L’association Djoyoro Fa a organisé, samedi dernier, une conférence débat au Centre international de conférence de Bamako. On notait au présidium, la présence du président de l’association, Koniba Sidibé, de Younoussi Touré et d’Ibrahim Ag Oumarou. Le thème portait sur la question des minorités touareg et arabe dans une perspective historique et géostratégique. Pour Djoyoro Fa, le caractère récurrent et de plus en plus autonomiste de la rébellion dans les régions septentrionales du Mali impose une analyse de fond, quelques semaines après la chute du régime ATT, illustration des tensions sociétales profondes. A cet égard, indique Djoyoro Fa, une association dont la naissance résulte de la prise de conscience d’un groupe de Maliens de toutes origines, de toutes appartenances politiques et de tout statut social, de leur responsabilité collective et individuelle dans la situation que vit le Mali aujourd’hui, a le devoir d’apporter sa contribution à une meilleure compréhension des irrédentismes et rébellions récurrentes des populations d’origine arabo-berbères du Mali.
Les objectifs
Djoyoro Fa indique : ‘’ les objectifs de la conférence sont de traiter de la complexité des enjeux dans l’espace saharo-sahélien à la lumière des évolutions récentes qui ont précipité la région dans une crise profonde. L’apport des chercheurs et acteurs s’intéressant aux régions du Nord du Mali permettra de mieux comprendre ce qui se joue entre les différents acteurs de la région. Au cœur des conflits d’influence, les régions du Nord du Mali sont l’objet de revendications politiques par des groupes de Touareg depuis des décennies. L’espace saharo-saharien présente un grand intérêt géostratégique sur le plan des ressources naturelles et énergétiques qui y sont nombreuses et pour des pouvoirs en émergence, il est devenu une zone de trafic où s’exercent de nouvelles formes de domination contre lesquelles les Etats actuels semblent bien démunis’’

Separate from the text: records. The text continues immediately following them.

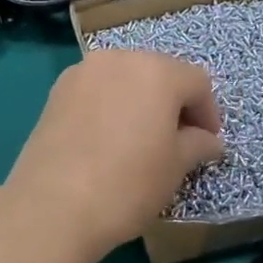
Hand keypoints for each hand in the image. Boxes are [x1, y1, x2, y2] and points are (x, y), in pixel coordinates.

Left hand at [3, 50, 223, 262]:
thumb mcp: (175, 167)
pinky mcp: (58, 89)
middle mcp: (120, 58)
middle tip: (177, 141)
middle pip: (159, 72)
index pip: (197, 83)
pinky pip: (97, 89)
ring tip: (140, 140)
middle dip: (173, 103)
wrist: (53, 204)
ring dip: (140, 101)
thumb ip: (198, 144)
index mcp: (156, 71)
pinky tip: (107, 138)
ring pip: (125, 78)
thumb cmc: (127, 184)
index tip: (206, 145)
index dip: (208, 114)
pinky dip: (110, 104)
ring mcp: (84, 70)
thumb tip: (209, 140)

L’avenir de l’espace saharo –saharien, ajoute-t-elle, est en jeu tout autant que celui de l’Afrique de l’Ouest et des rapports avec l’Europe. Elle déclare que celle-ci n’a pas su, empêtré dans les relations néocoloniales, construire de véritables politiques de coopération pour le développement avec les pays de la région. ‘’ Elle a même, souligne Djoyoro Fa, souvent contribué à ce que se maintiennent en place des régimes à la démocratie de façade, dont la légitimité est aujourd’hui faible, comme en témoigne le renversement rapide du président malien, les mouvements sociaux et de contestations qui s’expriment dans la région contre les mauvaises conditions de vie et la pauvreté. ‘’ L’association signale que dans le cadre de la crise du capitalisme mondialisé, les tensions sur l’accès aux ressources stratégiques augmentent et les rapports de domination prennent de nouvelles formes, bouleversant les modes de gestion du politique. L’association Djoyoro Fa estime que ces évolutions méritent d’être débattues. Elle note : ‘’ Au fil du temps, des coopérations se sont tissées entre le Nord et les coopérations décentralisées. L’insécurité dans les régions du Nord du Mali a mis un coup d’arrêt aux projets de développement. Mais les acteurs restent en contact souhaitant trouver les moyens de poursuivre ce qui a été commencé et de contribuer au retour de la paix dans la région. ‘’ La portée de la conférence consistait à dresser l’état des lieux de la situation en terme de sécurité, de crise humanitaire et politique pour mener avec les chercheurs, les élus et d’autres acteurs intervenant dans les régions du Nord du Mali, une réflexion critique sur les modes de gestion du politique dans un contexte de crise internationale profonde, la décentralisation, la réforme de l’Etat comme perspective de sortie de crise. L’association a fait remarquer qu’à la faveur des soulèvements qui ont eu lieu dans les pays du Maghreb et de l’Afrique du Nord, l’Occident porte une responsabilité particulière dans la déstabilisation de la région et la crise en cours au Mali, contrecoup direct de la guerre de l’Otan en Libye. Un sentiment anti-Occident et Cedeao gagne du terrain, surtout au Mali qui entre dans une transition fragile. Les contributions ont donc un rôle à jouer, a-t-elle soutenu, pour changer les perceptions et contribuer à une sortie de crise durable.